Servais Aude, Noël Laure-Hélène, Frémeaux-Bacchi Véronique, Lesavre Philippe
Department of a Nephrology, Service de Néphrologie adultes, Hôpital Necker, 149, rue de Sèvres, FR–75015 Paris, France.
Contrib Nephrol. 2013;181:185-93. doi: 10.1159/000348654. Epub 2013 May 8.
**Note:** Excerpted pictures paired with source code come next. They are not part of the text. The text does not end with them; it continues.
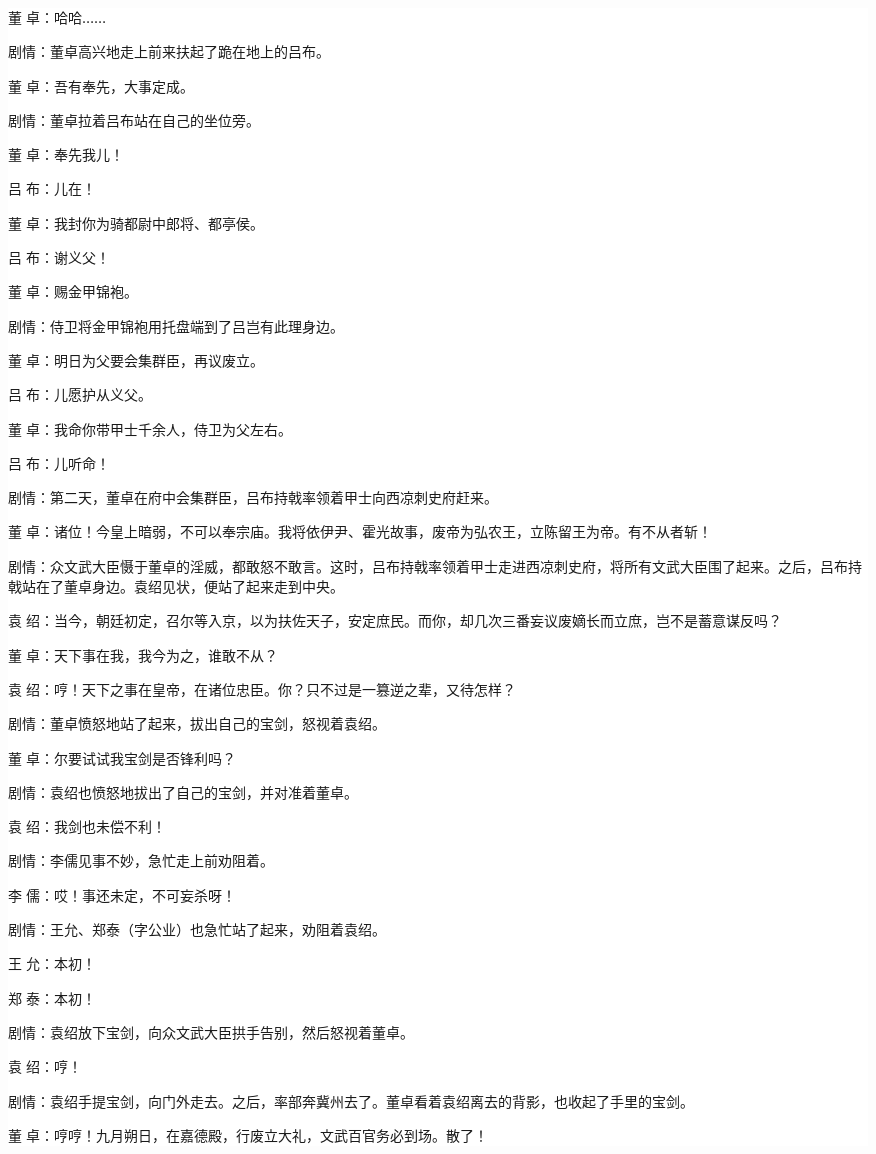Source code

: 董 卓：哈哈……

剧情：董卓高兴地走上前来扶起了跪在地上的吕布。

董 卓：吾有奉先，大事定成。

剧情：董卓拉着吕布站在自己的坐位旁。

董 卓：奉先我儿！

吕 布：儿在！

董 卓：我封你为骑都尉中郎将、都亭侯。

吕 布：谢义父！

董 卓：赐金甲锦袍。

剧情：侍卫将金甲锦袍用托盘端到了吕岂有此理身边。

董 卓：明日为父要会集群臣，再议废立。

吕 布：儿愿护从义父。

董 卓：我命你带甲士千余人，侍卫为父左右。

吕 布：儿听命！

剧情：第二天，董卓在府中会集群臣，吕布持戟率领着甲士向西凉刺史府赶来。

董 卓：诸位！今皇上暗弱，不可以奉宗庙。我将依伊尹、霍光故事，废帝为弘农王，立陈留王为帝。有不从者斩！

剧情：众文武大臣慑于董卓的淫威，都敢怒不敢言。这时，吕布持戟率领着甲士走进西凉刺史府，将所有文武大臣围了起来。之后，吕布持戟站在了董卓身边。袁绍见状，便站了起来走到中央。

袁 绍：当今，朝廷初定，召尔等入京，以为扶佐天子，安定庶民。而你，却几次三番妄议废嫡长而立庶，岂不是蓄意谋反吗？

董 卓：天下事在我，我今为之，谁敢不从？

袁 绍：哼！天下之事在皇帝，在诸位忠臣。你？只不过是一篡逆之辈，又待怎样？

剧情：董卓愤怒地站了起来，拔出自己的宝剑，怒视着袁绍。

董 卓：尔要试试我宝剑是否锋利吗？

剧情：袁绍也愤怒地拔出了自己的宝剑，并对准着董卓。

袁 绍：我剑也未偿不利！

剧情：李儒见事不妙，急忙走上前劝阻着。

李 儒：哎！事还未定，不可妄杀呀！

剧情：王允、郑泰（字公业）也急忙站了起来，劝阻着袁绍。

王 允：本初！

郑 泰：本初！

剧情：袁绍放下宝剑，向众文武大臣拱手告别，然后怒视着董卓。

袁 绍：哼！

剧情：袁绍手提宝剑，向门外走去。之后，率部奔冀州去了。董卓看着袁绍离去的背影，也收起了手里的宝剑。

董 卓：哼哼！九月朔日，在嘉德殿，行废立大礼，文武百官务必到场。散了！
C3 glomerulopathy is a recent disease classification comprising several rare types of glomerulonephritis, including dense deposit disease (DDD) and C3 glomerulonephritis (C3GN). The most common histological feature in these diseases is the presence of glomerular deposition of C3 within the mesangium and along the glomerular basement membrane (GBM) in the subendothelial area or within the GBM. The key role of complement alternative pathway (AP) in these disorders has been recently shown with the identification of acquired or genetic abnormalities. Low serum C3 level but normal C4 is a common finding. The acquired AP dysregulation in DDD and C3GN may be first induced by C3 nephritic factor (C3NeF). C3NeF activity is found in approximately 80% of patients with DDD and in 45% of patients with C3GN. The correlation with the complement is further supported by the detection of homozygous or heterozygous mutations in the regulatory complement proteins factor H (CFH), factor I (CFI), or C3. The genetic background of the patients may also influence the disease manifestation since common genetic variants including single nucleotide polymorphisms in the CFH, C3 and CFHR5 genes are associated with DDD and one at-risk MCP haplotype have been found to be significantly increased in C3GN. C3 glomerulopathies can present over a broad age range. DDD is more often diagnosed in children and age at diagnosis is significantly higher for patients with C3GN. Presenting features comprise any of proteinuria, hematuria, hypertension and renal failure. These glomerulonephritides are associated with chronic deterioration of renal function, leading to ESRD within 10 years of the diagnosis in 36-50% of patients. Outcomes of renal transplantation are characterized by histological recurrence which may contribute to increased rates of allograft failure. Administration of recombinant FH if it becomes available or replacement of FH via plasma exchange may be efficacious in the cases of FH deficiency. However, therapeutic inhibition of complement C3 and C5 is the main perspective.
C3肾小球病是一种新的疾病分类,包括几种罕见类型的肾小球肾炎,如致密物沉积病(DDD)和C3肾小球肾炎(C3GN)。这些疾病最常见的组织学特征是C3在系膜内以及在内皮下区域的肾小球基底膜(GBM)内或GBM内沿肾小球基底膜沉积。补体替代途径(AP)在这些疾病中的关键作用最近已通过获得性或遗传性异常的鉴定得到证实。血清C3水平低但C4正常是常见表现。DDD和C3GN中获得性AP失调可能首先由C3肾炎因子(C3NeF)诱导。在大约80%的DDD患者和45%的C3GN患者中发现C3NeF活性。补体调节蛋白因子H(CFH)、因子I(CFI)或C3中的纯合或杂合突变的检测进一步支持了与补体的相关性。患者的遗传背景也可能影响疾病表现,因为包括CFH、C3和CFHR5基因中的单核苷酸多态性在内的常见遗传变异与DDD相关,并且已发现一种高危MCP单倍型在C3GN中显著增加。C3肾小球病可在广泛的年龄范围内出现。DDD在儿童中更常被诊断,C3GN患者的诊断年龄明显更高。临床表现包括蛋白尿、血尿、高血压和肾衰竭中的任何一种。这些肾小球肾炎与肾功能的慢性恶化相关,在36%至50%的患者中,诊断后10年内会导致终末期肾病(ESRD)。肾移植的结果以组织学复发为特征,这可能导致移植失败率增加。如果有重组FH可用,给予重组FH或通过血浆置换替代FH在FH缺乏的情况下可能有效。然而,补体C3和C5的治疗性抑制是主要的治疗方向。